Nurses are willing to step up in the case of an emergency, but mandatory overtime is unsafe for them and for patients—and it is not an effective way to staff a hospital, Ms. Peterson said.

"[A nurse] is more likely to make a mistake after 12, 13 hours," she said.

In addition to mandatory overtime, requiring nurses trained in specific specialties to "float" between departments puts patients at risk. For example, Ms. Peterson said that asking an ICU nurse, who is trained to care for patients in highly critical condition, to work on the surgical floor is comparable to "asking a hockey coach to coach basketball."

"[ICU nurses] are highly skilled but don't have the skill or the knowledge to manage five or six patients at a time," she said.

However, Peter J. Kane, senior vice president of communications and business development for Cape Cod Healthcare, said that regular staffing is based on the historical patient census—the number of patients and nurses the hospitals have needed in each department in recent years—and the float pool is only used in special cases.

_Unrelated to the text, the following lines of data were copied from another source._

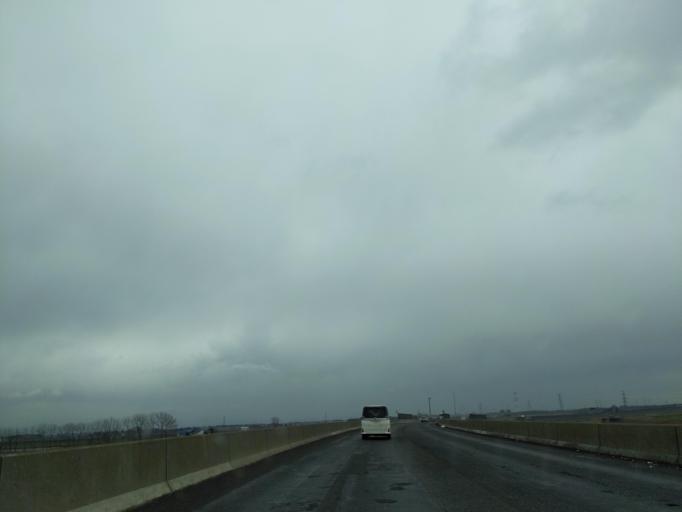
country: JP
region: Hokkaido
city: Tobetsu
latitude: 43.1845
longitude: 141.5569
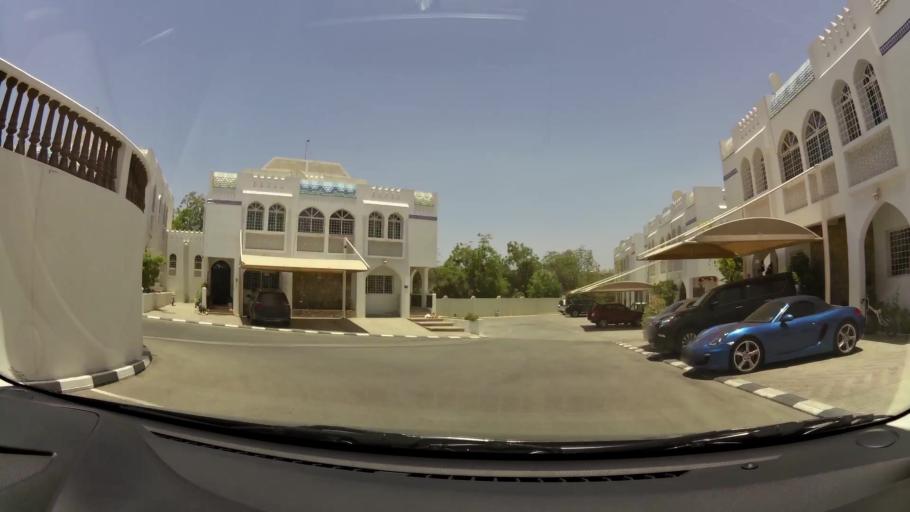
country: OM
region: Muhafazat Masqat
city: Bawshar
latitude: 23.6070
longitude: 58.4883
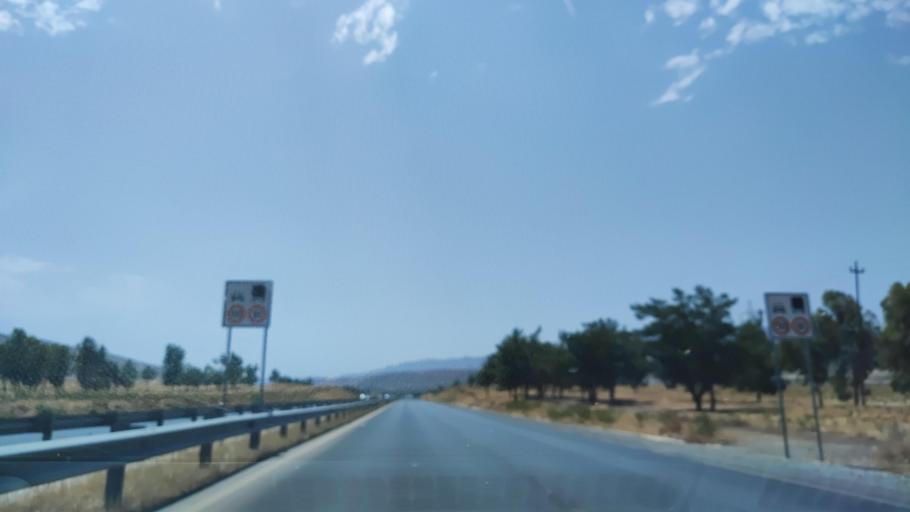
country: IQ
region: Arbil
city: Shaqlawah
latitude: 36.4687
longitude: 44.3824
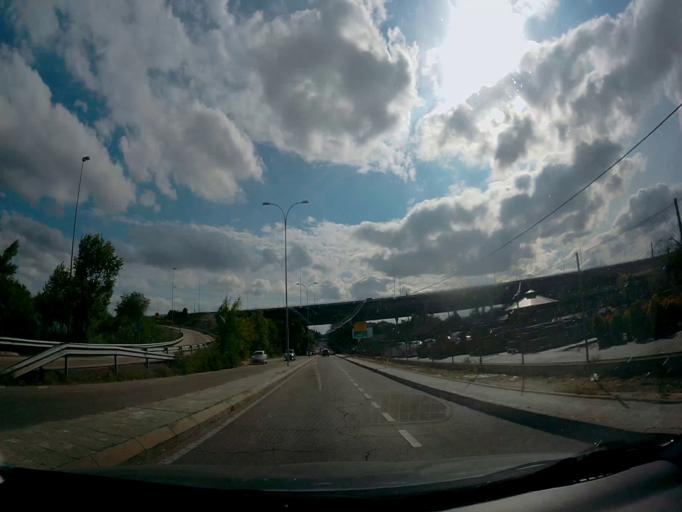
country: ES
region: Madrid
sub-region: Provincia de Madrid
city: Mostoles
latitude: 40.3372
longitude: -3.8478
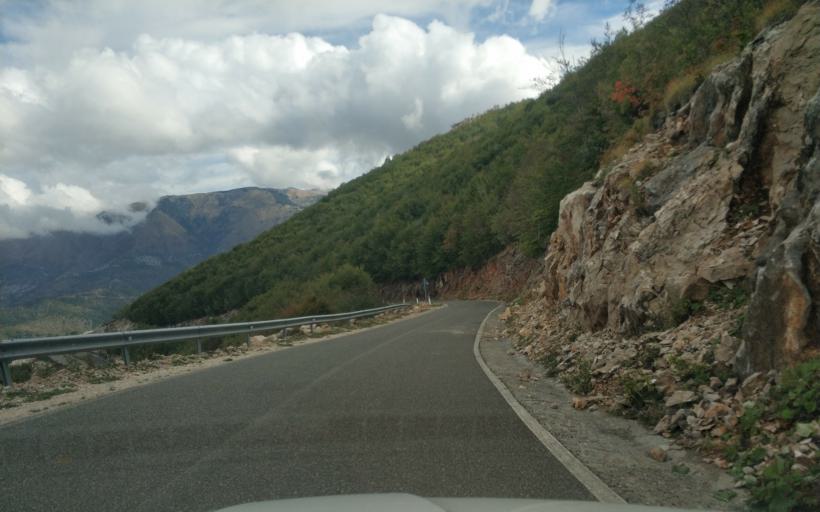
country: AL
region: Durres
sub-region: Rrethi i Krujes
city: Kruje
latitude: 41.5223
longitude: 19.8051
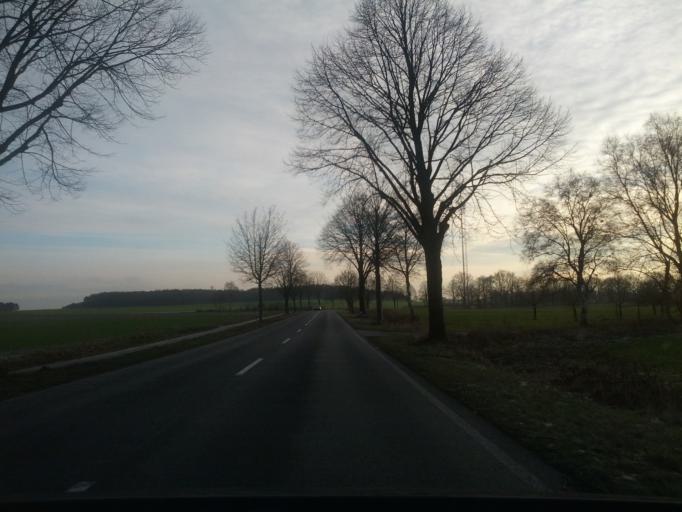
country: DE
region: Lower Saxony
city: Beckdorf
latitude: 53.3995
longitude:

"We have a procedure in place to be able to add nurses in the event that we have something other than regular staffing patterns," he said.

As for overtime, Mr. Kane said, nurses are seldom mandated to work beyond their regular hours. He said that total nursing hours at the hospitals comprise less than one percent of mandatory overtime, stressing that the company is in full compliance with the Massachusetts overtime law brokered between the state government, the Massachusetts Hospital Association and the MNA.

Picketers have raised the issue of patient safety, he said, but the company's quality speaks for itself. Mr. Kane pointed out the numerous accolades Cape Cod Healthcare has received from third-party sources. Last year, it was named one of the top 15 healthcare systems in the country.

A third issue raised by staff, a proposal to have medical-surgical nurses "on call" in the summertime, or out of the building but available to work if needed, was taken off the table on Tuesday.

Mr. Kane described negotiations with nurses as civil and friendly, like "any typical negotiation."

"We're very grateful to them... and we're working very hard to know that in the end, the winners are the people of Cape Cod whom we take care of," he said.